## What you are asked to do
In the material below, find every line with "ring" and pull it out.
----------
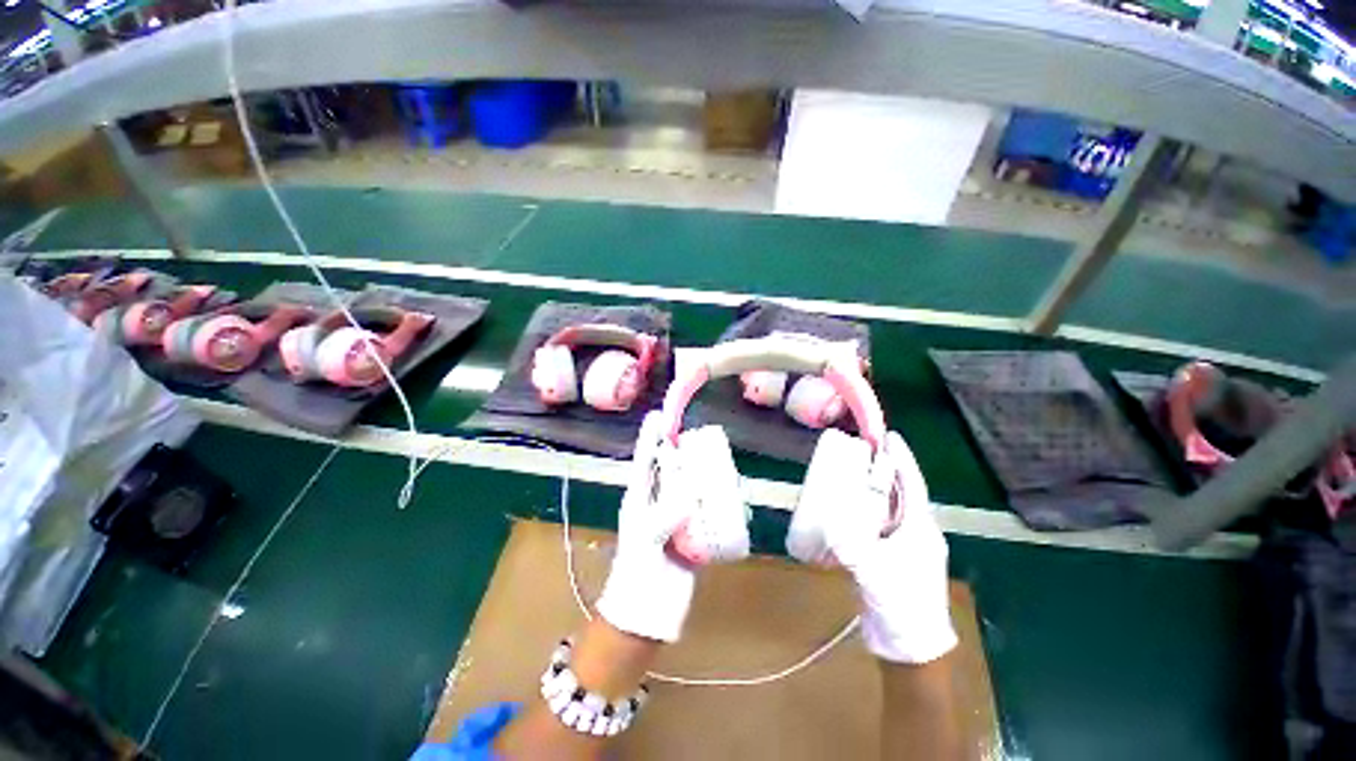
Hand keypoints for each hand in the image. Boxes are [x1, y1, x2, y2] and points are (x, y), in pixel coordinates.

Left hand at [595, 412, 696, 642]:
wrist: (647, 615)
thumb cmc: (637, 577)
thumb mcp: (645, 544)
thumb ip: (663, 517)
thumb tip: (689, 493)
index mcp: (639, 500)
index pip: (644, 461)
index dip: (650, 438)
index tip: (658, 414)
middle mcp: (657, 503)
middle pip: (670, 469)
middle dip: (681, 450)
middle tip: (698, 436)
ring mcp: (675, 517)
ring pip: (688, 486)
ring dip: (701, 473)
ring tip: (718, 460)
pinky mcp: (691, 532)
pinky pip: (704, 509)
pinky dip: (715, 500)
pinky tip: (730, 495)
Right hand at [825, 431, 956, 663]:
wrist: (909, 647)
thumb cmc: (902, 606)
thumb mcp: (878, 575)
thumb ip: (855, 551)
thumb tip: (829, 526)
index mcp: (919, 529)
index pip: (912, 485)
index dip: (902, 460)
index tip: (890, 436)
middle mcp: (913, 531)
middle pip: (899, 491)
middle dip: (883, 469)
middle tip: (861, 450)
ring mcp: (901, 544)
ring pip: (886, 506)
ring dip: (871, 488)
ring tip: (850, 471)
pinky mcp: (888, 555)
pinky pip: (875, 522)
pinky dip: (862, 509)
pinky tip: (845, 506)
----------
## Answer box
ring mcp: (675, 517)
ring pip: (688, 486)
ring dip: (701, 473)
ring tip: (718, 460)
ring mcp: (901, 544)
ring pip: (886, 506)
ring dip: (871, 488)
ring tip: (850, 471)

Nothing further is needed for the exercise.